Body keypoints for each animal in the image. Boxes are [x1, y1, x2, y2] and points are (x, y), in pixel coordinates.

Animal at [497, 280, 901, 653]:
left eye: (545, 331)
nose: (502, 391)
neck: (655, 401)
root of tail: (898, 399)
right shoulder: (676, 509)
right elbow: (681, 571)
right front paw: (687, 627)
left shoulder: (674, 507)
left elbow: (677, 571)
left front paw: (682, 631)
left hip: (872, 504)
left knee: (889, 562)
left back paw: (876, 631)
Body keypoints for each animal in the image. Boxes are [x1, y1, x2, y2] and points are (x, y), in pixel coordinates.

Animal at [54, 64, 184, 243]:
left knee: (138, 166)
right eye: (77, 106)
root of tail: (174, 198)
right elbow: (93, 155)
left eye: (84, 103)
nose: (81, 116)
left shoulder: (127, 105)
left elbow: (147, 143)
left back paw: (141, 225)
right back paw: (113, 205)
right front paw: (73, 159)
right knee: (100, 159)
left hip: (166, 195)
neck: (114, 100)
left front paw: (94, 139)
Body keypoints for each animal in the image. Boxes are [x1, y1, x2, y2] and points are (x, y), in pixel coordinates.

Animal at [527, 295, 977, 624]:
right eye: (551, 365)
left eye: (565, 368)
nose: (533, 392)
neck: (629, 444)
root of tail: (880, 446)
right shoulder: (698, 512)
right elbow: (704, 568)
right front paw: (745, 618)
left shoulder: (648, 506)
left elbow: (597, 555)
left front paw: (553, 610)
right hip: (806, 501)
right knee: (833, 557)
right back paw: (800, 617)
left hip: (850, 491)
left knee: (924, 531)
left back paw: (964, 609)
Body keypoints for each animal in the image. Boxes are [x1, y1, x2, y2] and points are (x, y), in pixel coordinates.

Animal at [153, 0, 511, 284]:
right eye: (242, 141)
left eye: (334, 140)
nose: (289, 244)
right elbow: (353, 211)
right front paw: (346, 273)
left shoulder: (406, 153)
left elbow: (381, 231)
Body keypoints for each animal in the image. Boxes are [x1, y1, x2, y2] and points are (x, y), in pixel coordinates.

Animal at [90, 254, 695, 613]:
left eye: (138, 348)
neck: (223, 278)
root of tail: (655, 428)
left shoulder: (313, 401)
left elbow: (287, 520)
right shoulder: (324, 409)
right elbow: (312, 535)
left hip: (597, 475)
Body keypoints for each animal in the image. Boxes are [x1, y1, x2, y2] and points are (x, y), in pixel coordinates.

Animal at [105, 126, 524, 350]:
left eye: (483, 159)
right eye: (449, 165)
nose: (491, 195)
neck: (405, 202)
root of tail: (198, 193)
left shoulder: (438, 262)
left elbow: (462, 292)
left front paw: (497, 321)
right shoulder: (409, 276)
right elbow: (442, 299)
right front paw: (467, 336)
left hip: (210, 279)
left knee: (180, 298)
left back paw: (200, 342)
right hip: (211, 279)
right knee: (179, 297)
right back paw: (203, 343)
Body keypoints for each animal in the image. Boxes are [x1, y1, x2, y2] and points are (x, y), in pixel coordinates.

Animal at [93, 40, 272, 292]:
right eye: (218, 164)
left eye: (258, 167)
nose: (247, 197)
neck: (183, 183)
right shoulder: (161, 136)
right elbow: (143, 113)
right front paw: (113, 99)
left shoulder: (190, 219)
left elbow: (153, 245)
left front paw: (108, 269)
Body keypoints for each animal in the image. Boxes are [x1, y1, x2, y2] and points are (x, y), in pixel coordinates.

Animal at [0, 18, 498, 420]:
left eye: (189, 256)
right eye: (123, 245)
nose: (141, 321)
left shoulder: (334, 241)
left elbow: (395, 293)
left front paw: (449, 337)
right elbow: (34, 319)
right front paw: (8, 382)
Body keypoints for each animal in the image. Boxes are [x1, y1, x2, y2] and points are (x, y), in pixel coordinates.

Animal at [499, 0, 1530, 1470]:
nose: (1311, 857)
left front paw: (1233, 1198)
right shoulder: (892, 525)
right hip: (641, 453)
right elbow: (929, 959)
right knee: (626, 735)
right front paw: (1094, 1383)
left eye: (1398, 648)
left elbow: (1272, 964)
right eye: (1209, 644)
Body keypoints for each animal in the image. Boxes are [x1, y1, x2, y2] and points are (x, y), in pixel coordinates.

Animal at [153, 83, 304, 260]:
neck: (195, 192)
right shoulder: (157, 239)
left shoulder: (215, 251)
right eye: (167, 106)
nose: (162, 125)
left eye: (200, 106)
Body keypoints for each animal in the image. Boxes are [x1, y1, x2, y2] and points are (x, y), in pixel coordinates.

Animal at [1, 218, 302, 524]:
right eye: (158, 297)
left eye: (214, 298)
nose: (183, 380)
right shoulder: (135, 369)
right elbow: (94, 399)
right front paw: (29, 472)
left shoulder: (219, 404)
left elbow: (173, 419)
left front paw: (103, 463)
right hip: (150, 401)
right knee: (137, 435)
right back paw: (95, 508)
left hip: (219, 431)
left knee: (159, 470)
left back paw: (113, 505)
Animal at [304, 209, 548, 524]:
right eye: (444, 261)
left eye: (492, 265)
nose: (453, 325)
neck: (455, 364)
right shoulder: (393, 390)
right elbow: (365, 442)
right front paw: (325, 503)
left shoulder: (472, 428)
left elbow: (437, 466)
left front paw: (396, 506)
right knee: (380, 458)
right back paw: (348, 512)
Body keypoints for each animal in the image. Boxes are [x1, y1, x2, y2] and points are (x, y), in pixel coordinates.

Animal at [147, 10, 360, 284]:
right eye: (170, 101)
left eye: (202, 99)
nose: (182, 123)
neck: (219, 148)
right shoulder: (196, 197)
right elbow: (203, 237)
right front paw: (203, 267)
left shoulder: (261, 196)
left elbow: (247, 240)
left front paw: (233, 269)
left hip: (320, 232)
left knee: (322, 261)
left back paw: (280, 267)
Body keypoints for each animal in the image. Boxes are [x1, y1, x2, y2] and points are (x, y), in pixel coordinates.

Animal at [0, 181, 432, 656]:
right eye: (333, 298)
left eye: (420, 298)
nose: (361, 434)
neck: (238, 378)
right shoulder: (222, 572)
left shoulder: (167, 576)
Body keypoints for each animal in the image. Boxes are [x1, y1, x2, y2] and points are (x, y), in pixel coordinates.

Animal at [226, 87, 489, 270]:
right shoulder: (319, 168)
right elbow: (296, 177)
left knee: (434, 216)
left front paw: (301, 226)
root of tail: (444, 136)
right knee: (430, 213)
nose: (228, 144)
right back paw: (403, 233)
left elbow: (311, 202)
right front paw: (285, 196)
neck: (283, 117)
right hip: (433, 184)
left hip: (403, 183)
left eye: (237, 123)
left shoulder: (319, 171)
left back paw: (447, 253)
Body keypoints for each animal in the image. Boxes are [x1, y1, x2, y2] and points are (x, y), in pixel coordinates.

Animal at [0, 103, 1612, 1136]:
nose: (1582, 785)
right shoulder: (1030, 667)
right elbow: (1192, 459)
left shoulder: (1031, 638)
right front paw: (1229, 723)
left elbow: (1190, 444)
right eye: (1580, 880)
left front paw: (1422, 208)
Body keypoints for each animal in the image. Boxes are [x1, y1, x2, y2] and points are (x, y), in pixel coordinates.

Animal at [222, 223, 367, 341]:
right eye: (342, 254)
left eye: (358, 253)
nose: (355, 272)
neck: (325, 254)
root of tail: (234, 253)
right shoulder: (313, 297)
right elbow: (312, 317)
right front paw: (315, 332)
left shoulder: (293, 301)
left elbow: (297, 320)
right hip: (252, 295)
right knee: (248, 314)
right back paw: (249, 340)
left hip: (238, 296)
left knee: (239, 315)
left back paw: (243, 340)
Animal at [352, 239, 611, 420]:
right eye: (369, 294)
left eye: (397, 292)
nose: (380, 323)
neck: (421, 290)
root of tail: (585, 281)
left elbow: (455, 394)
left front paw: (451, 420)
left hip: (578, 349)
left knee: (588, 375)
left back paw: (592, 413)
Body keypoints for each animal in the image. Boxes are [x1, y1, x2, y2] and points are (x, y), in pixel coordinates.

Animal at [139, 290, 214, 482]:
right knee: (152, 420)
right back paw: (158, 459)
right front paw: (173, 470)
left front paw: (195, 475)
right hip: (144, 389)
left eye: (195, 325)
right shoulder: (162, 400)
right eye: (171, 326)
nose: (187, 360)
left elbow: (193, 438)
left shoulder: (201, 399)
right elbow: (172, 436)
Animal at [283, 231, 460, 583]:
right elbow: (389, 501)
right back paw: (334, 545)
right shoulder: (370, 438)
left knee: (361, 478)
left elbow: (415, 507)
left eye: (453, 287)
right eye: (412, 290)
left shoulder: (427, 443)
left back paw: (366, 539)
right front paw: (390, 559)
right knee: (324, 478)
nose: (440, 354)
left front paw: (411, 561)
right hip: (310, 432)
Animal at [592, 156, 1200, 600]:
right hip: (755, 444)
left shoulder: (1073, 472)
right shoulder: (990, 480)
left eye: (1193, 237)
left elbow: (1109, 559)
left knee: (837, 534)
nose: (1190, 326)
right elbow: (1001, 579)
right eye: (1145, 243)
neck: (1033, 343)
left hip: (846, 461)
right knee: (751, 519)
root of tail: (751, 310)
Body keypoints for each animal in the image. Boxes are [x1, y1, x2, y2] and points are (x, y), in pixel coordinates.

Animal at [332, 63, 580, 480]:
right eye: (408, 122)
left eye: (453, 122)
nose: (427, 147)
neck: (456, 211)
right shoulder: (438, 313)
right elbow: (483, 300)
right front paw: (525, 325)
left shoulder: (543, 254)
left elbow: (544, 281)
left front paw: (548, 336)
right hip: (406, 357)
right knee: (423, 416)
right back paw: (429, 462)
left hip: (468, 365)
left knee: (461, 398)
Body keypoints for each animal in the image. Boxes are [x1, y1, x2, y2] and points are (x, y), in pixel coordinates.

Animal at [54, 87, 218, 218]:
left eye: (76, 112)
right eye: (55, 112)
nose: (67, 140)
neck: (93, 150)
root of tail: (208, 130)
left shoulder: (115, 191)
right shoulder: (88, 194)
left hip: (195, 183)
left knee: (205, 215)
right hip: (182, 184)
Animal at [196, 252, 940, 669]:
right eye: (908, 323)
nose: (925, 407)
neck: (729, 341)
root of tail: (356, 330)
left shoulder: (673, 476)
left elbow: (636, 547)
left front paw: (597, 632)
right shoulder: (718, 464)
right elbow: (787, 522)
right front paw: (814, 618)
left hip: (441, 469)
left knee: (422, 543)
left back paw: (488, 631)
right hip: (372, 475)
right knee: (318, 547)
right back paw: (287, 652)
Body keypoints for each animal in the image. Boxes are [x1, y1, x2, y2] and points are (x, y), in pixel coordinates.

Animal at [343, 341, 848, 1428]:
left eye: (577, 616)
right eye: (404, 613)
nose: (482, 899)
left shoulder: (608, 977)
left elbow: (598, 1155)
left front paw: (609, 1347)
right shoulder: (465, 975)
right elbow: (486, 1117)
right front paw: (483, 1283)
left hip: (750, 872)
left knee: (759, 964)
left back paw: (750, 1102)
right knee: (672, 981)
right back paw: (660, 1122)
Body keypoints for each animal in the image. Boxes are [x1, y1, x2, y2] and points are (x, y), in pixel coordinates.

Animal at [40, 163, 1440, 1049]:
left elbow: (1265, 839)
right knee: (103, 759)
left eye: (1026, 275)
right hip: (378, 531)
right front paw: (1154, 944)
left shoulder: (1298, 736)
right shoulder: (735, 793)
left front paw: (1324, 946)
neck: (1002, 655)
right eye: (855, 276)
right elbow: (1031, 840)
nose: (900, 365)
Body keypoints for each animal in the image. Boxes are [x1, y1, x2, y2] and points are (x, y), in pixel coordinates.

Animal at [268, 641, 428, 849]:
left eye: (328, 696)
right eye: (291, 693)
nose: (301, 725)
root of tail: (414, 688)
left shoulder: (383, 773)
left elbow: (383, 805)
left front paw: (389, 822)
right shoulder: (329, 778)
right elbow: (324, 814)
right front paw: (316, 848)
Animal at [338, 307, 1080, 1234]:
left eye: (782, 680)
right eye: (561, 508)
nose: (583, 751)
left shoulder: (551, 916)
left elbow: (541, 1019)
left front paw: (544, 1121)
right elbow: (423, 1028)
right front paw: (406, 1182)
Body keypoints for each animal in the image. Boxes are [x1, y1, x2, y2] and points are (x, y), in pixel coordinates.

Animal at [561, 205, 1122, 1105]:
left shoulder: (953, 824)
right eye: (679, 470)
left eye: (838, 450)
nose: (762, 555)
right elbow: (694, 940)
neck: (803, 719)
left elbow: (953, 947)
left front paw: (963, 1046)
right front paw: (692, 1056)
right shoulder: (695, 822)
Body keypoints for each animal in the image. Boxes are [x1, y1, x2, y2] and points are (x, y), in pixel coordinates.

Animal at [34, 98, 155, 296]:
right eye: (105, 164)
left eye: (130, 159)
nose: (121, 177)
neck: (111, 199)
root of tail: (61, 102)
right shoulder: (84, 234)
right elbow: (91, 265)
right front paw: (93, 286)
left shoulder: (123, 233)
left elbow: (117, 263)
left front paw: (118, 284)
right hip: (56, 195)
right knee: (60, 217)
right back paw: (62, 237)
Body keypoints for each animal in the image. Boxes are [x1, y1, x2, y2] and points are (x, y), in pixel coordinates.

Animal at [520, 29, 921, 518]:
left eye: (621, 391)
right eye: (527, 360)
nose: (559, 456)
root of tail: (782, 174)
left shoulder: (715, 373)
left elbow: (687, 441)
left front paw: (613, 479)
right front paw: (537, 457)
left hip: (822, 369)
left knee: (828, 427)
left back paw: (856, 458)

========================================================================

Work instructions. Give an exact copy of the lines above from the line with "nose: (1582, 785)" up to and including the line with "neck: (421, 290)", and leave everything else out.

Solution to this exercise.
nose: (1582, 785)
right shoulder: (1030, 667)
right elbow: (1192, 459)
left shoulder: (1031, 638)
right front paw: (1229, 723)
left elbow: (1190, 444)
right eye: (1580, 880)
left front paw: (1422, 208)
Body keypoints for each animal in the image. Boxes are [x1, y1, x2, y2] and points are (x, y), in pixel coordinates.

Animal at [222, 223, 367, 341]:
right eye: (342, 254)
left eye: (358, 253)
nose: (355, 272)
neck: (325, 254)
root of tail: (234, 253)
right shoulder: (313, 297)
right elbow: (312, 317)
right front paw: (315, 332)
left shoulder: (293, 301)
left elbow: (297, 320)
right hip: (252, 295)
right knee: (248, 314)
right back paw: (249, 340)
left hip: (238, 296)
left knee: (239, 315)
left back paw: (243, 340)
Animal at [352, 239, 611, 420]:
right eye: (369, 294)
left eye: (397, 292)
nose: (380, 323)
neck: (421, 290)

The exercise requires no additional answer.